I have tried several approaches using window functions and have been unsuccessful. I have written a stored procedure that does what I need, but it is SLOW.
CREATE OR REPLACE FUNCTION timeseries.combine_series(id int[], startTime timestamp, endTime timestamp)
RETURNS setof RECORD AS $$
DECLARE
retval double precision = 0;
row_data timeseries.total_active_energy%ROWTYPE;
maxCount integer = 0;
sz integer = 0;
lastVal double precision[];
v_rec RECORD;
BEGIN
SELECT INTO sz array_length($1,1);
FOR row_data IN SELECT * FROM timeseries.total_active_energy WHERE time >= startTime AND time < endTime AND device_id = ANY($1) ORDER BY time
LOOP
retval = row_data.active_power;
for i IN 1..sz LOOP
IF $1[i]=row_data.device_id THEN
lastVal[i] = row_data.active_power;
ELSE
retval = retVal + COALESCE(lastVal[i],0);
END IF;
END LOOP;
SELECT row_data.time, retval into v_rec;
return next v_rec;
END LOOP;
return ;
END;
$$ LANGUAGE plpgsql;
Call:
select * from timeseries.combine_series('{552,553,554}'::int[], '2013-05-01'::timestamp, '2013-05-02'::timestamp)
AS (t timestamp with time zone, val double precision);
Upvotes: 1
Views: 785
Reputation: 656221
SELECT ts, a, b, c
, COALESCE(max(a) OVER (PARTITION BY grp_a), 0)
+ COALESCE(max(b) OVER (PARTITION BY grp_b), 0)
+ COALESCE(max(c) OVER (PARTITION BY grp_c), 0) AS special_sum
FROM (
SELECT *
,count(a) OVER w AS grp_a
,count(b) OVER w AS grp_b
,count(c) OVER w AS grp_c
FROM t
WINDOW w AS (ORDER BY ts)
) sub
ORDER BY ts;
First, put actual values and following NULL
values in a group with the aggregate window function count()
: it does not increment with NULL
values.
Then take max()
from every group, arriving at what you are looking for.
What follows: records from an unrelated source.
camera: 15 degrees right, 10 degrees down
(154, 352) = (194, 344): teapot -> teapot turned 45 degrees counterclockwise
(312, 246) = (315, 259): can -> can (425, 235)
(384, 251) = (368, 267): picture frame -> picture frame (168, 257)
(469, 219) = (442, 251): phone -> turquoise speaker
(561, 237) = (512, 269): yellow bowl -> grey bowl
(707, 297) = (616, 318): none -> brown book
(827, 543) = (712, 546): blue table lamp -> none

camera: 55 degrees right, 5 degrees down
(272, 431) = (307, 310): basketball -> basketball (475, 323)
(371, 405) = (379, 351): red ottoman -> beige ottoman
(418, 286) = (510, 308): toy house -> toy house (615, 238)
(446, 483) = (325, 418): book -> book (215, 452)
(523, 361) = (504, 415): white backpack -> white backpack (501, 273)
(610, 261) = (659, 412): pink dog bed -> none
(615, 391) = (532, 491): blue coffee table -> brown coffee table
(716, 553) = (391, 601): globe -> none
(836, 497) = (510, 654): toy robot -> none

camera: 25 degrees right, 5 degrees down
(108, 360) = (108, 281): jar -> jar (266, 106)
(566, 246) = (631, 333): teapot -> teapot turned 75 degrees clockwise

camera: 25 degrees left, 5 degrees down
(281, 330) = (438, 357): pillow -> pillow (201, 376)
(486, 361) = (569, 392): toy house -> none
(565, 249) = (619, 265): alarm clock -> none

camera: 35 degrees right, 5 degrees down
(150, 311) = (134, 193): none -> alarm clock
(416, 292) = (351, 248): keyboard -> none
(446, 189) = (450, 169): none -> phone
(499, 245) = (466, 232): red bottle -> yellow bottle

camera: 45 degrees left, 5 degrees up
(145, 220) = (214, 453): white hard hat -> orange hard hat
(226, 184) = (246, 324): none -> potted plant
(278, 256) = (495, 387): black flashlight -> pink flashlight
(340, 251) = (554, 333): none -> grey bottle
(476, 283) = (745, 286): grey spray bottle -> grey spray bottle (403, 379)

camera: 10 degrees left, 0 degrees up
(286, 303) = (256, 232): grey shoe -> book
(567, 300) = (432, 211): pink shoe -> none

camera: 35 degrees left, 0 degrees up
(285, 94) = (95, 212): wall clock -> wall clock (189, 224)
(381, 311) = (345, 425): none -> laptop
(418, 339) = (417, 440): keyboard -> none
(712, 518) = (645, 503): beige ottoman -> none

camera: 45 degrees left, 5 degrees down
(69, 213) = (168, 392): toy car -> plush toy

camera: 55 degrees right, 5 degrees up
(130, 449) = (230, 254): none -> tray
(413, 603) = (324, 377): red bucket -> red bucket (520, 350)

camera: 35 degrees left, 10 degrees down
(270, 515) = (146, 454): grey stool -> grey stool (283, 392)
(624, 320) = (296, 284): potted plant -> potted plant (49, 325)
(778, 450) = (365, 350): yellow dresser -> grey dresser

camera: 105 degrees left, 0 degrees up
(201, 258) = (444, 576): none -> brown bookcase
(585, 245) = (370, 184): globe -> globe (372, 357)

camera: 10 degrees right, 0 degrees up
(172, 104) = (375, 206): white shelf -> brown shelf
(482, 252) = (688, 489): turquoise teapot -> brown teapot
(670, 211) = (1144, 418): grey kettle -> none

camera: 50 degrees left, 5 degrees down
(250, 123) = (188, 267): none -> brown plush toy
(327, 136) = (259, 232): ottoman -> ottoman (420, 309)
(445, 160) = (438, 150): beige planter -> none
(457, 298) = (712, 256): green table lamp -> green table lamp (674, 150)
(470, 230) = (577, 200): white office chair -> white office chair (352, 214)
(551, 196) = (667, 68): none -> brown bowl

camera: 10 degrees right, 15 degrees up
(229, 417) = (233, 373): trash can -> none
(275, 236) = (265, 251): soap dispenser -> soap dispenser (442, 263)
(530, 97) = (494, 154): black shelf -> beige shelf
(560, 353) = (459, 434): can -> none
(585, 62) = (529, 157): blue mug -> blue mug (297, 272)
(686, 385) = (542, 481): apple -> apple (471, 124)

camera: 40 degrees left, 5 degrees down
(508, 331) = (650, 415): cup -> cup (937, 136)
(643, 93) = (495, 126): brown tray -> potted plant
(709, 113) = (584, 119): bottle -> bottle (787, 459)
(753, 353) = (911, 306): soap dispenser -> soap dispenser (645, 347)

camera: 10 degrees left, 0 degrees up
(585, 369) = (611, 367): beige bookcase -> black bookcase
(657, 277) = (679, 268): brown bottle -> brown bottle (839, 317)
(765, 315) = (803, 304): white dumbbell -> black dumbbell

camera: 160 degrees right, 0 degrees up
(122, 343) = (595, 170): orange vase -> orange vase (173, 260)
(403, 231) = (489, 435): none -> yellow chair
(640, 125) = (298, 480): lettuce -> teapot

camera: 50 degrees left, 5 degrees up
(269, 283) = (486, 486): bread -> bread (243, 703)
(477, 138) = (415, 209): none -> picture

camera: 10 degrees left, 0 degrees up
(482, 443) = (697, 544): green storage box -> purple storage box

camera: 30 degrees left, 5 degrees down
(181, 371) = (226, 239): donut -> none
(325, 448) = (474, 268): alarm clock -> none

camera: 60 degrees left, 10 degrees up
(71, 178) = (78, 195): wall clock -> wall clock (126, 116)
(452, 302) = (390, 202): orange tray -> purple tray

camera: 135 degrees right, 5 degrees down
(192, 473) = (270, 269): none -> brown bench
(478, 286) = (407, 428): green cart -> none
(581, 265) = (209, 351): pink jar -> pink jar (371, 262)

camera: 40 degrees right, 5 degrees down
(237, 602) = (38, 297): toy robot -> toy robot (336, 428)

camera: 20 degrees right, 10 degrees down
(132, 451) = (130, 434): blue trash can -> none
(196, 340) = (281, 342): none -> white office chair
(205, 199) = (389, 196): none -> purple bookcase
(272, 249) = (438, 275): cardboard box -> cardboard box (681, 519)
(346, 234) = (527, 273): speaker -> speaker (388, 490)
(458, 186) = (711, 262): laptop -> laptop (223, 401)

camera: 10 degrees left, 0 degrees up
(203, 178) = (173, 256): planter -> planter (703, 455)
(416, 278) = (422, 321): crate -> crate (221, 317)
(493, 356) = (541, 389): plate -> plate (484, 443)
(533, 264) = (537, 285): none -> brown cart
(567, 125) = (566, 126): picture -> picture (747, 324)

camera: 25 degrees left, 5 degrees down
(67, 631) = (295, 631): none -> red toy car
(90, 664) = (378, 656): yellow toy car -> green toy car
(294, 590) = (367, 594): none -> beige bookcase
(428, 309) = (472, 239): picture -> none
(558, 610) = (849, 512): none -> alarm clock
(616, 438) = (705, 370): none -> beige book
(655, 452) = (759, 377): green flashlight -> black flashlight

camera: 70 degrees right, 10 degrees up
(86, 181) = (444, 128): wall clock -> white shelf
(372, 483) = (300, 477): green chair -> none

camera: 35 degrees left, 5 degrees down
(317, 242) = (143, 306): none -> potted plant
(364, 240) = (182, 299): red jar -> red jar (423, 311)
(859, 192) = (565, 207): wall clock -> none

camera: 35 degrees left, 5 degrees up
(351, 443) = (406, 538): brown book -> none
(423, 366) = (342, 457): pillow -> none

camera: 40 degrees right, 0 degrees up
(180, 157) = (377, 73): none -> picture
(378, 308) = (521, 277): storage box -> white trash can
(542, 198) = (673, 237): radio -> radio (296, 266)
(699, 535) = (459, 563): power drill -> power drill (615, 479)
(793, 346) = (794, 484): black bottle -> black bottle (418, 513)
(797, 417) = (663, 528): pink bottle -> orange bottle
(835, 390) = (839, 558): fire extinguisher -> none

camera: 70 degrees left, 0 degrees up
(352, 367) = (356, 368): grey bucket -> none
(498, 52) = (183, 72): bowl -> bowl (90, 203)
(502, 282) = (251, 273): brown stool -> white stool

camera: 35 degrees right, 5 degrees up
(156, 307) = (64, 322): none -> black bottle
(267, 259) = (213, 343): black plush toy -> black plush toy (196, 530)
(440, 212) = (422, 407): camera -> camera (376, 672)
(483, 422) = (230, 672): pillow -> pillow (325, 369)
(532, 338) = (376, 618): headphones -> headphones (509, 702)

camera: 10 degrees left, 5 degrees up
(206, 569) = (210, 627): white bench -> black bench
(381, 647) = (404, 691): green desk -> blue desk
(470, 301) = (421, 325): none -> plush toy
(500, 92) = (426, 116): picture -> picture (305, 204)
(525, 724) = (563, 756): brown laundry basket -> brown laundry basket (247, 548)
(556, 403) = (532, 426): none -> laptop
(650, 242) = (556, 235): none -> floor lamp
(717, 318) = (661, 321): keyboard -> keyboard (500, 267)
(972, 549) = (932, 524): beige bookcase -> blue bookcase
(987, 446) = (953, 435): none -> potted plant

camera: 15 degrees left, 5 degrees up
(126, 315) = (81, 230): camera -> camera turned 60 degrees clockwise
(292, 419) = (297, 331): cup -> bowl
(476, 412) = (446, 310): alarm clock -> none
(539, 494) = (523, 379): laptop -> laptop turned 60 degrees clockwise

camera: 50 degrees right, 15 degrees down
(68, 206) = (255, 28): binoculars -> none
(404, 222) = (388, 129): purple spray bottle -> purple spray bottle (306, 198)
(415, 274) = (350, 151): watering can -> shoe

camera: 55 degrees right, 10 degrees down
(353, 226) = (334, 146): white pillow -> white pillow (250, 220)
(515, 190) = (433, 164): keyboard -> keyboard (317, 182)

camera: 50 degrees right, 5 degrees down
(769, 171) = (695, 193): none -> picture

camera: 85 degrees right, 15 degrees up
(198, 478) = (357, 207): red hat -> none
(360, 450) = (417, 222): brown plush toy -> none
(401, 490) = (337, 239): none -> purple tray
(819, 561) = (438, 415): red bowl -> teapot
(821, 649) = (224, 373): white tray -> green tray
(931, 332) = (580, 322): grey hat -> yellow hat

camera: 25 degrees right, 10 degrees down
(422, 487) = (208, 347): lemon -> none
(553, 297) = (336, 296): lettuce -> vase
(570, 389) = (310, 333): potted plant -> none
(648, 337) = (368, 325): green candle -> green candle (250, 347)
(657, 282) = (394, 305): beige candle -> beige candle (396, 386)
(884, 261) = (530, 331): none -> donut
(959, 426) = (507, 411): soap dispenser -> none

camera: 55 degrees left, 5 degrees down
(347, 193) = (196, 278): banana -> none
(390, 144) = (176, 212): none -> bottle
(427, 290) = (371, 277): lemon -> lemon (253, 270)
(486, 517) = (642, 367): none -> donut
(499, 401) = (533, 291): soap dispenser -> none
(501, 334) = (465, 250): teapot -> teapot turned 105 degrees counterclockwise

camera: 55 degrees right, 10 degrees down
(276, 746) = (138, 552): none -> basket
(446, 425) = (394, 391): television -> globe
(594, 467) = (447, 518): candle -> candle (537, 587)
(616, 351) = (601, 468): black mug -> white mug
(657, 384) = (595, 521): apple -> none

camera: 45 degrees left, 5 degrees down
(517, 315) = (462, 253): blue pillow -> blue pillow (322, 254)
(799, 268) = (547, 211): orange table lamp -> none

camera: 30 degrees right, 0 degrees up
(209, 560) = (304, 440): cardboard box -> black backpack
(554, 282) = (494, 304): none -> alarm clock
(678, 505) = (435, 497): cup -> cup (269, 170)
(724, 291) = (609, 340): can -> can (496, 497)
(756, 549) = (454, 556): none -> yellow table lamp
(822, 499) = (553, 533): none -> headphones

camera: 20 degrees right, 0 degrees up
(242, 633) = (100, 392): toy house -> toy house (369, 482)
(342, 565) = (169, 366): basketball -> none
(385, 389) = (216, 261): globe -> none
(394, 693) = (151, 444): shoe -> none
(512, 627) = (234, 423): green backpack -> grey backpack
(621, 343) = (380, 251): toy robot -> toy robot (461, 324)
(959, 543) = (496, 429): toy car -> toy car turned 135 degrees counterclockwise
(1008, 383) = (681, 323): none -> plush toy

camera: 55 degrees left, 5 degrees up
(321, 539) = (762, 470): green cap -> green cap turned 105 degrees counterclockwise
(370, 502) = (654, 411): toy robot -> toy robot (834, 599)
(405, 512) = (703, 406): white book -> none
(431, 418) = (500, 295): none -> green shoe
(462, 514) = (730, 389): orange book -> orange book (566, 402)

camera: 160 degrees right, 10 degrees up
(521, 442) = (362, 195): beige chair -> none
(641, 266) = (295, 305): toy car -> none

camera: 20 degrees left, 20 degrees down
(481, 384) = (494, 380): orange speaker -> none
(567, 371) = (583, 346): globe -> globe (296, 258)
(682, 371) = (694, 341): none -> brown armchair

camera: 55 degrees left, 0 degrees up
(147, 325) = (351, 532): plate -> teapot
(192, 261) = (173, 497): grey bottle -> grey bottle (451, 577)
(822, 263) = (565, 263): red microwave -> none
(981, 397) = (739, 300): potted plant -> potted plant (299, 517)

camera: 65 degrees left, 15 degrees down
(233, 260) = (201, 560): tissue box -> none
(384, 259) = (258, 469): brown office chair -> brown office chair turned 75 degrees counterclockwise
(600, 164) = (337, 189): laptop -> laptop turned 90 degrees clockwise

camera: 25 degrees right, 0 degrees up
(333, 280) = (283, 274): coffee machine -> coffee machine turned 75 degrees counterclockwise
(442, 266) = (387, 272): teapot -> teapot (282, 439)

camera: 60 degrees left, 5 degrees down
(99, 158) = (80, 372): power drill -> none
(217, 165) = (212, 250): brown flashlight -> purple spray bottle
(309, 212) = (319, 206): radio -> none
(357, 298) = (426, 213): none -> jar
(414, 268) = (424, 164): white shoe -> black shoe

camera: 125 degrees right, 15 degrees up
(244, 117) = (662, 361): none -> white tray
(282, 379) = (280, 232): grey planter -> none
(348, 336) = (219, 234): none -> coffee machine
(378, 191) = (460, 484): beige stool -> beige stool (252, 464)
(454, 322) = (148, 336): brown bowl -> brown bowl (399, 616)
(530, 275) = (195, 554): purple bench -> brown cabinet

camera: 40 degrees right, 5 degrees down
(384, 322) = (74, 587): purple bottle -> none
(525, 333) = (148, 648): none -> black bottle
At this point you could just as well use min()
or sum()
, since there is only one non-null value per group.
COALESCE()
catches NULL
values if the overall first value in time is NULL
.
Note how I picked ts
as column name, since I don't use base type names like time
as identifiers.
That's also how you everyone should provide sample data in the first place!
CREATE TEMP TABLE t (ts int, a int, b int, c int);
INSERT INTO t VALUES
(1, 11, 21, NULL)
,(2, 12, 22, NULL)
,(3, 13, NULL, NULL)
,(4, NULL, 23, 32);
Upvotes: 1